By: Romeo San Vicente*/Special to TRT— 

Zach Braff wishes on star Jim Parsons 

Wish I Was Here is the name of that movie Zach Braff turned to Kickstarter to fund, a move that turned the entire project into a referendum on what well-to-do celebrities should do when they want to find alternative sources of funding for their film projects (hint: break the unwritten rules and use your own damn money). And the snarky controversy has overshadowed the fact that the film has a talented ensemble cast, including gay actor Jim Parsons (The Big Bang Theory), Donald Faison, Kate Hudson, Mandy Patinkin, Pitch Perfect‘s Anna Kendrick and Braff himself. The plot is an odd one considering the whole Kickstarter dustup, but it involves Braff’s lead character – described in a synopsis as a man struggling financially – turning to home-schooling his children when private school money dries up. Of course, they have these things called public schools that are … shhh … free, but whatever. It’ll be funny to see what financial hardship means to a rich sitcom actor, won’t it?

Blue lesbians to warm up America’s big screens

Filmmaker Abdellatif Kechiche’s three-hour lesbian romance, Blue Is the Warmest Color, is coming to America, thanks to distributor IFC. The controversial film (called a “voyeuristic exercise” by New York Times film critic Manohla Dargis) stars young actresses Léa Seydoux and Adéle Exarchopoulos as they come of age and fall in love, and it recently won the top prize at the Cannes Film Festival, the Palme d’Or. The intense love story, complete with lengthy sex scenes (reports are that the non-pornographic art film leaves nothing to the imagination, prompting New York magazine’s Vulture website to cheekily praise its “impressive scissoring”) found itself in the unique position of receiving the highest praise from the most prestigious film festival in the world at the same time that France was legalizing same-sex marriage equality and anti-gay protestors were busy taking to the streets in Paris to be angry about it all. Sounds almost like what would happen here, frankly. And this fall American art-house audiences will get their own chance to evaluate the merits of the 179-minute Blue, probably while another U.S. state tackles its own marriage equality legislation and One Million Moms goes ballistic about Target’s same-sex wedding registry. Vive le cinema!

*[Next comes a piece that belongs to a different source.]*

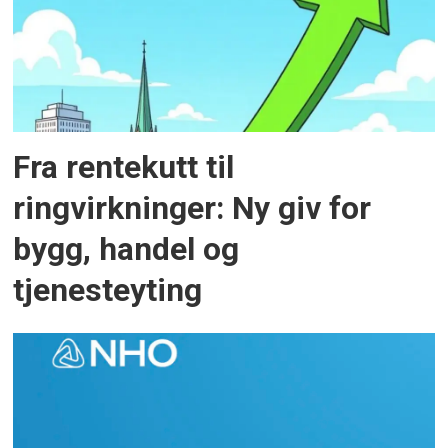
Fra rentekutt til
ringvirkninger: Ny giv for
bygg, handel og
tjenesteyting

Do I Sound Gay? asks new documentary

Hey gay dude, worried that your voice “sounds gay”? Well, you’ve never been alone on that one. Worse, you’ve probably been made to feel bad about it, especially from other gay people. And documentary filmmaker David Thorpe knows what you’re going through. In fact, he made a movie about it. The director’s Do I Sound Gay? has been selected for the Independent Filmmaker Project’s 2013 Documentary Lab mentorship program, which will help shepherd the film to completion. Still in production, it’s a long-overdue, humorous exploration of the origins of “gay voice” as well as the stigma attached to having that voice. It features interviews with and the contributions of Margaret Cho, Tim Gunn, Dan Savage, David Sedaris and George Takei, none of whom plan to change the way they speak any time soon. We’re here, we sound queer, get used to it.

SheZow premieres without sun collapsing into the earth

The crazies of the world love to use the word “transgender” to instigate fake outrage over anyone who doesn’t conform to gender roles, so when the latest children’s cartoon series SheZow premiered recently on The Hub, a kids cable channel, they went ballistic. That’s why it’s so nice to report that SheZow, the creation of Obie Scott Wade, is nothing more than a fun, colorful, superhero show that also just happens to be about a young boy who takes on his late aunt’s superhero persona whenever crime needs to be vanquished. He transforms into her character – including the wig and shirt – and becomes SheZow, the crime fighter. Then he returns, happily, to being a boy. Technically that makes him a situational transvestite in the service of law and order and, clearly, young audiences are already understanding that it no more makes the character transgender (a word most of them have probably never encountered) than the Batman costume turns Bruce Wayne into an actual flying mammal of the order Chiroptera. Carry on, cartoons. We’ll keep waiting for the first great animated trans superhero TV show.